Magnetism and the Brain: Pollution, particles and Alzheimer’s disease
Barbara Maher’s major research interests are in environmental magnetism and palaeomagnetism. She uses magnetic methods to obtain palaeoclimatic, palaeoenvironmental and dating information from the magnetic records of Quaternary terrestrial sediments, deep-sea sediments, and pre-Quaternary rocks. She studies sources of particulate pollutants in the environment and led the international Working Group on Dust and Climate. Barbara led the team which recently discovered the abundant presence of externally-derived magnetite, and co-associated metal-bearing air pollution particles in the human brain, identifying for the first time a possible causal role for these particles in neurodegenerative disease, including Alzheimer’s disease.

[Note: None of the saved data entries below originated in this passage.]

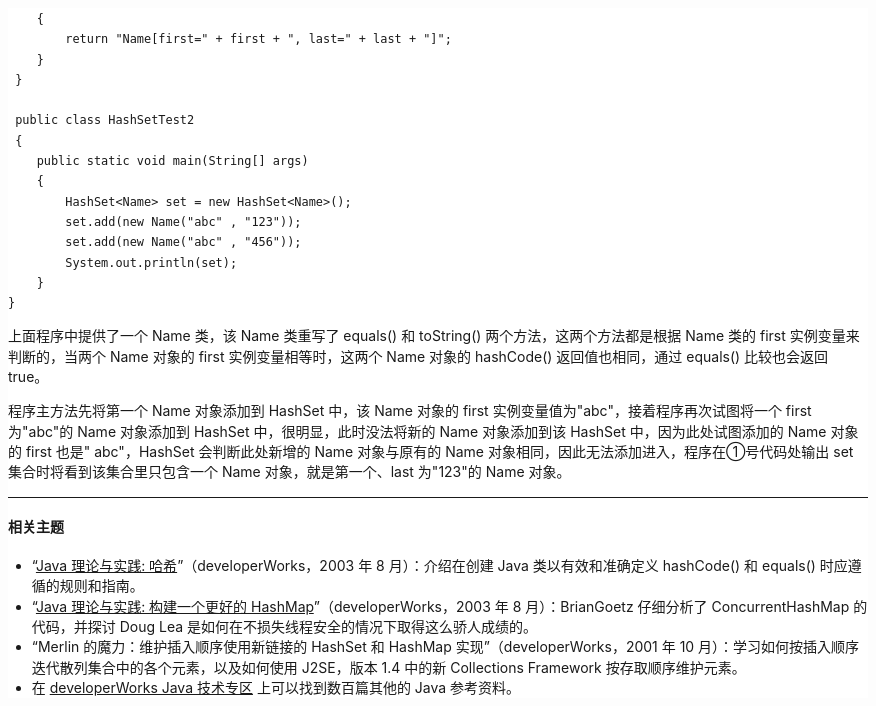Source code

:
 ```
    {
        return "Name[first=" + first + ", last=" + last + "]";
    }
 }
  
 public class HashSetTest2
 {
    public static void main(String[] args)
    {
        HashSet<Name> set = new HashSet<Name>();
        set.add(new Name("abc" , "123"));
        set.add(new Name("abc" , "456"));
        System.out.println(set);
    }
}
```

上面程序中提供了一个 Name 类，该 Name 类重写了 equals() 和 toString() 两个方法，这两个方法都是根据 Name 类的 first 实例变量来判断的，当两个 Name 对象的 first 实例变量相等时，这两个 Name 对象的 hashCode() 返回值也相同，通过 equals() 比较也会返回 true。

程序主方法先将第一个 Name 对象添加到 HashSet 中，该 Name 对象的 first 实例变量值为"abc"，接着程序再次试图将一个 first 为"abc"的 Name 对象添加到 HashSet 中，很明显，此时没法将新的 Name 对象添加到该 HashSet 中，因为此处试图添加的 Name 对象的 first 也是" abc"，HashSet 会判断此处新增的 Name 对象与原有的 Name 对象相同，因此无法添加进入，程序在①号代码处输出 set 集合时将看到该集合里只包含一个 Name 对象，就是第一个、last 为"123"的 Name 对象。

* * *

#### 相关主题

*   “[Java 理论与实践: 哈希](http://www.ibm.com/developerworks/cn/java/j-jtp05273/)”（developerWorks，2003 年 8 月）：介绍在创建 Java 类以有效和准确定义 hashCode() 和 equals() 时应遵循的规则和指南。
*   “[Java 理论与实践: 构建一个更好的 HashMap](http://www.ibm.com/developerworks/cn/java/j-jtp08223/)”（developerWorks，2003 年 8 月）：BrianGoetz 仔细分析了 ConcurrentHashMap 的代码，并探讨 Doug Lea 是如何在不损失线程安全的情况下取得这么骄人成绩的。
*   “Merlin 的魔力：维护插入顺序使用新链接的 HashSet 和 HashMap 实现”（developerWorks，2001 年 10 月）：学习如何按插入顺序迭代散列集合中的各个元素，以及如何使用 J2SE，版本 1.4 中的新 Collections Framework 按存取顺序维护元素。
*   在 [developerWorks Java 技术专区](http://www.ibm.com/developerworks/cn/java/) 上可以找到数百篇其他的 Java 参考资料。
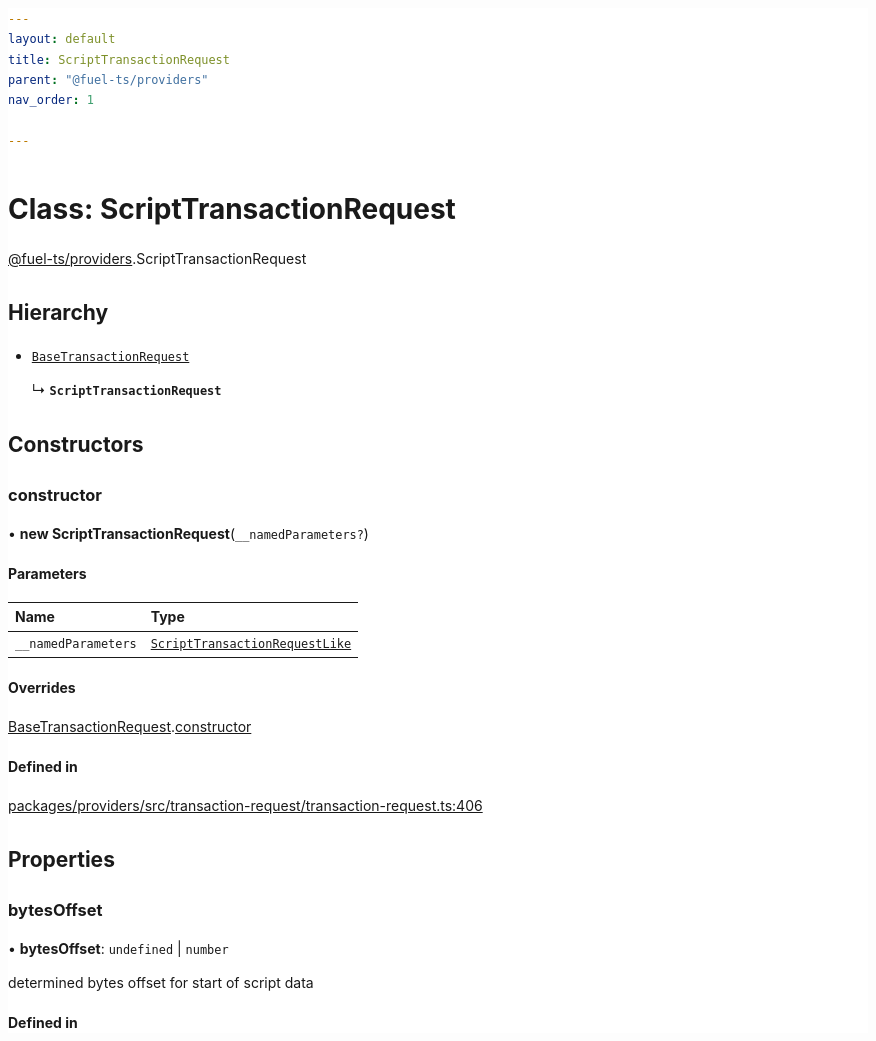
 ```yaml
---
layout: default
title: ScriptTransactionRequest
parent: "@fuel-ts/providers"
nav_order: 1

---
```


# Class: ScriptTransactionRequest

[@fuel-ts/providers](../index.md).ScriptTransactionRequest

## Hierarchy

- [`BaseTransactionRequest`](internal-BaseTransactionRequest.md)

  ↳ **`ScriptTransactionRequest`**

## Constructors

### constructor

• **new ScriptTransactionRequest**(`__namedParameters?`)

#### Parameters

| Name | Type |
| :------ | :------ |
| `__namedParameters` | [`ScriptTransactionRequestLike`](../interfaces/ScriptTransactionRequestLike.md) |

#### Overrides

[BaseTransactionRequest](internal-BaseTransactionRequest.md).[constructor](internal-BaseTransactionRequest.md#constructor)

#### Defined in

[packages/providers/src/transaction-request/transaction-request.ts:406](https://github.com/FuelLabs/fuels-ts/blob/master/packages/providers/src/transaction-request/transaction-request.ts#L406)

## Properties

### bytesOffset

• **bytesOffset**: `undefined` \| `number`

determined bytes offset for start of script data

#### Defined in
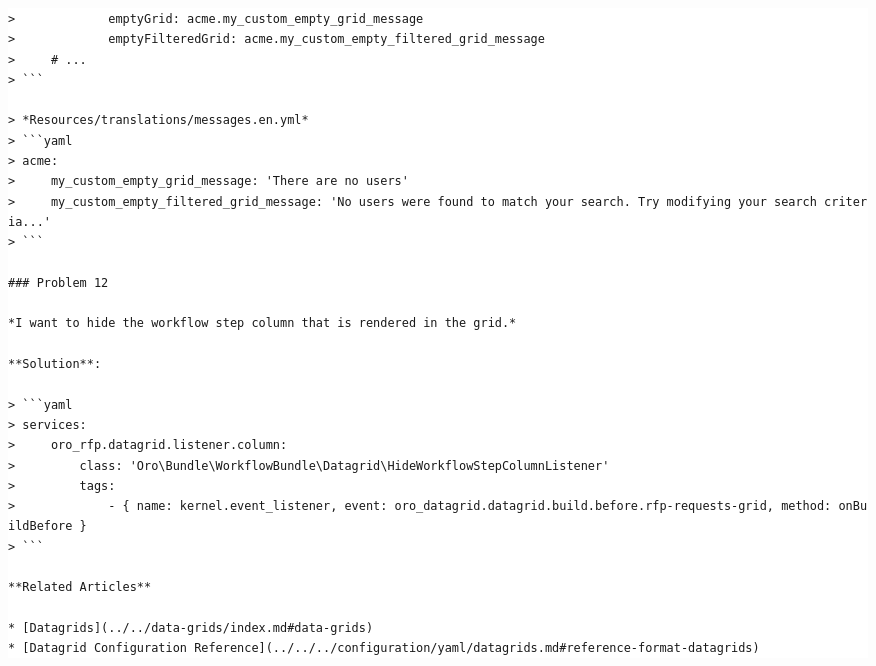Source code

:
   ```
  >             emptyGrid: acme.my_custom_empty_grid_message
  >             emptyFilteredGrid: acme.my_custom_empty_filtered_grid_message
  >     # ...
  > ```

  > *Resources/translations/messages.en.yml*
  > ```yaml
  > acme:
  >     my_custom_empty_grid_message: 'There are no users'
  >     my_custom_empty_filtered_grid_message: 'No users were found to match your search. Try modifying your search criteria...'
  > ```

### Problem 12

*I want to hide the workflow step column that is rendered in the grid.*

**Solution**:

> ```yaml
> services:
>     oro_rfp.datagrid.listener.column:
>         class: 'Oro\Bundle\WorkflowBundle\Datagrid\HideWorkflowStepColumnListener'
>         tags:
>             - { name: kernel.event_listener, event: oro_datagrid.datagrid.build.before.rfp-requests-grid, method: onBuildBefore }
> ```

**Related Articles**

* [Datagrids](../../data-grids/index.md#data-grids)
* [Datagrid Configuration Reference](../../../configuration/yaml/datagrids.md#reference-format-datagrids)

224th Lecture Series Royal Philosophical Society of Glasgow
Date: Wednesday 29 October 2025
Time: 19:30 - 21:00
Venue: Charles Wilson Building, Lecture Theatre 201
Category: Public lectures
Speaker: Professor Barbara Maher
Professor Barbara Maher is Professor Emerita and formerly the director of the Centre for Environmental Magnetism and Palaeomagnetism at Lancaster University. Prof Maher was elected as a Fellow of the Royal Society in 2024. Amongst other recent prizes, awards and distinctions, Barbara was the Edward Bullard Lecturer at the American Geophysical Union (AGU) in 2021. (AGU Named Lectures are awarded to distinguished scientists with proven leadership and discoveries in their fields). She was awarded Fellowship of the America Geophysical Union in 2020. In 2014, she received the Schlumberger Award (now the Neumann Medal), the most prestigious honour bestowed by the Mineralogical Society of Gt Britain & Ireland, for scientific excellence in mineralogy and its applications, and the Chree Medal and Prize (2005) by the Institute of Physics the for ‘pioneering contributions to the study of magnetic signals from the geological record as a means of determining climatic changes’.